> **Exercise requirements**: Copy the text of the rows below with every "ΚΟΥΖΙΝΕΣ" swapped for "ΚΟΥΖΙΝΑ" and nothing else changed, and leave the pictures out.

> **Supplied information**:

[Start of section]

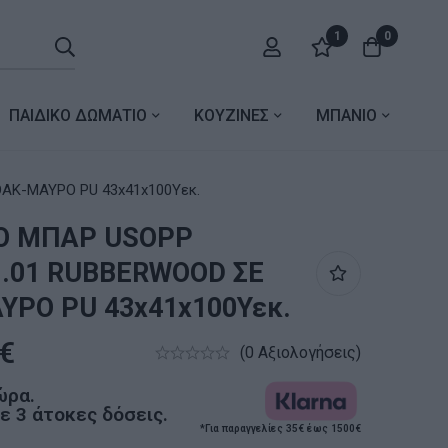
1
0
ΠΑΙΔΙΚΟ ΔΩΜΑΤΙΟ
ΚΟΥΖΙΝΕΣ
ΜΠΑΝΙΟ
ΑΚ-ΜΑΥΡΟ PU 43x41x100Υεκ.
Ο ΜΠΑΡ USOPP
.01 RUBBERWOOD ΣΕ
ΥΡΟ PU 43x41x100Υεκ.
€
(0 Αξιολογήσεις)
ώρα.
 3 άτοκες δόσεις.
*Για παραγγελίες 35€ έως 1500€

[End of section]

> **Result below**:
1
0
ΠΑΙΔΙΚΟ ΔΩΜΑΤΙΟ
ΚΟΥΖΙΝΑ
ΜΠΑΝΙΟ
ΑΚ-ΜΑΥΡΟ PU 43x41x100Υεκ.
Ο ΜΠΑΡ USOPP
.01 RUBBERWOOD ΣΕ
ΥΡΟ PU 43x41x100Υεκ.
€
(0 Αξιολογήσεις)
ώρα.
 3 άτοκες δόσεις.
*Για παραγγελίες 35€ έως 1500€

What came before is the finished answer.